The hardest part of leaving Maine was leaving my Norfolk Island Pine behind. She had been with me for so many years and now here she was again in another incarnation! I couldn’t believe it. I immediately re – potted my new friend and that’s when I realized that like my other pine, this one was actually a miniature tree forest with three trees in one container! All summer I talked to her/ them, touched multiple fronds lovingly, and looked for new growth. But it wasn’t until September that I noticed the first emerald sprouts. Delicate lacy fronds were inching towards the light. Since then top knots have doubled in size and each of the three trees has new luminous green growth. I am so thrilled, so grateful; those three trees and I have become part of each other in a very short time.
I can’t finish this tree reflection without including my outdoor tree, a newly adopted juniper that is about the same size as the cedar I lost in Maine. Last summer was the most devastating season I have ever lived through in 74 years. The heat was intolerable. The terrifying drought withered grasses, trees and bushes lost leaves prematurely, wildflowers ceased to bloom, sagebrush and scrub stayed gray with thirst and worst of all for me was the fact that I could hear the trees screaming for water. All plants can live without nutrients for a time, but none can live without adequate moisture. Trees by the hundreds of thousands were also burning in wildfires that were out of control and the smoke from dying trees made me physically ill. With death stalking me from every direction, I was overwhelmed with fear and grief.
In feeble protest, before the dawning of each day, I watered my solitary juniper. I couldn’t save them all but maybe I could help this one… it seemed like such a hopeless, even pitiful action, yet I continued watering. Today I look out the window at a thriving juniper, one who has added a foot to her girth and height and I remind myself that even saving one tree means something…

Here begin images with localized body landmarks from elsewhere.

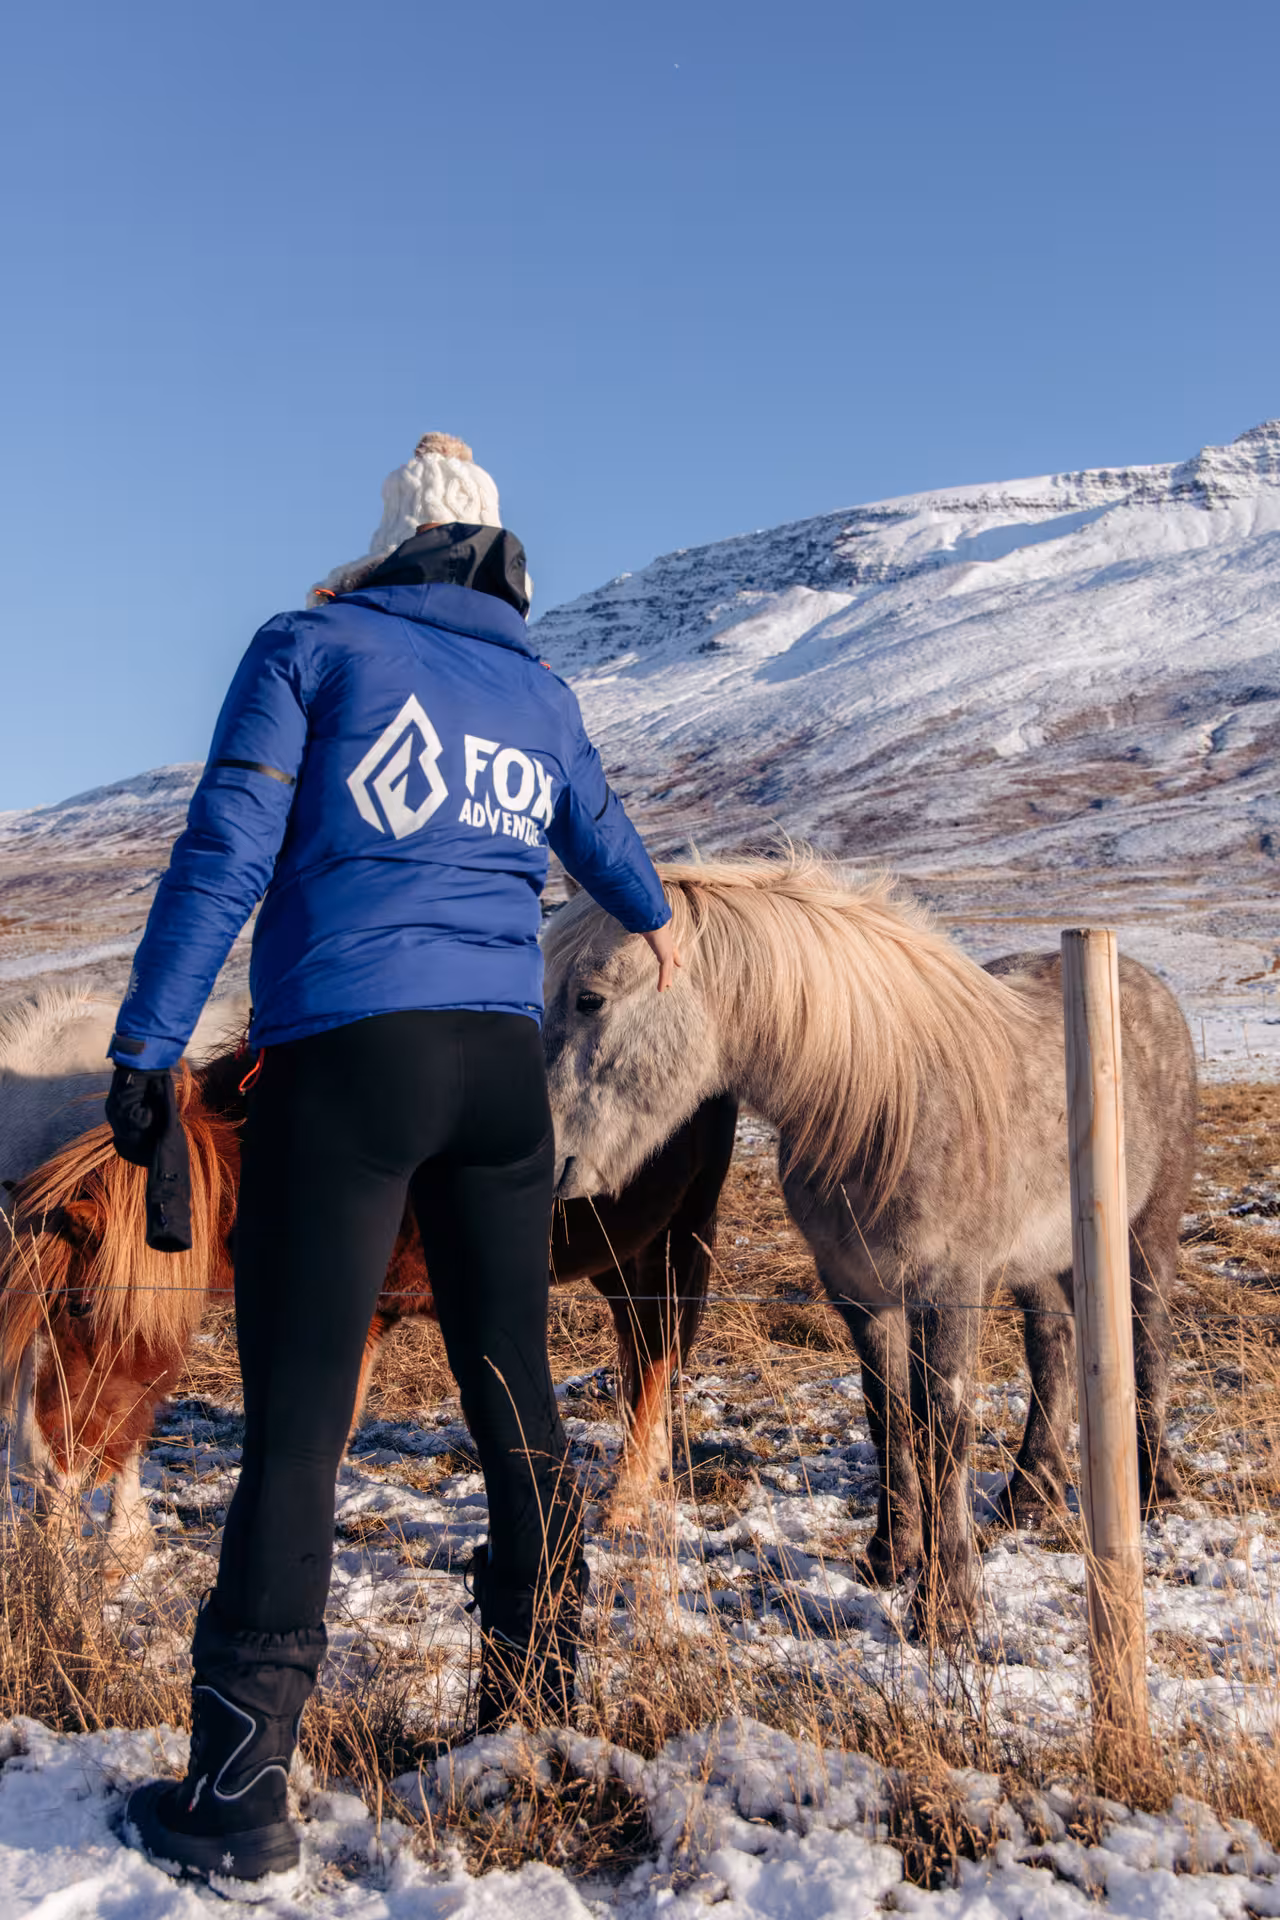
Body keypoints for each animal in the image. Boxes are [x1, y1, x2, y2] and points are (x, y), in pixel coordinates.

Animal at [1, 1021, 737, 1569]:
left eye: (78, 1306)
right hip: (622, 1252)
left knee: (660, 1354)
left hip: (681, 1232)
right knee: (642, 1353)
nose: (38, 1466)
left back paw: (627, 1500)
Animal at [541, 853, 1197, 1630]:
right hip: (1043, 1258)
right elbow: (887, 1415)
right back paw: (1027, 1496)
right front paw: (889, 1558)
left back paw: (1154, 1490)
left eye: (589, 999)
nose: (545, 1159)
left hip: (1145, 1233)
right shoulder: (857, 1288)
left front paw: (948, 1606)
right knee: (1053, 1349)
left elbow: (944, 1425)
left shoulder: (949, 1288)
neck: (886, 1100)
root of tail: (1146, 983)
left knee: (1149, 1339)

This year my prayer for the trees is that they receive enough moisture to set buds, continue to photosynthesize, transpire, to find and absorb enough water underground to sustain them, to communicate through their complex root systems perhaps developing new strategies for surviving Climate Change – or not. Most of all, I hope that each tree can rest; the drought has stolen so much of their precious life energy…
On my Thanksgiving day as I weave each bough into the Circle of Tree Becoming I will be saying a prayer for their continued existence, reminding myself that without trees to provide us with oxygen to breathe, life as we know it will cease to exist.
In a couple of days when November’s full Beaver Moon rises over the trees I will also ask for a World Tree Blessing.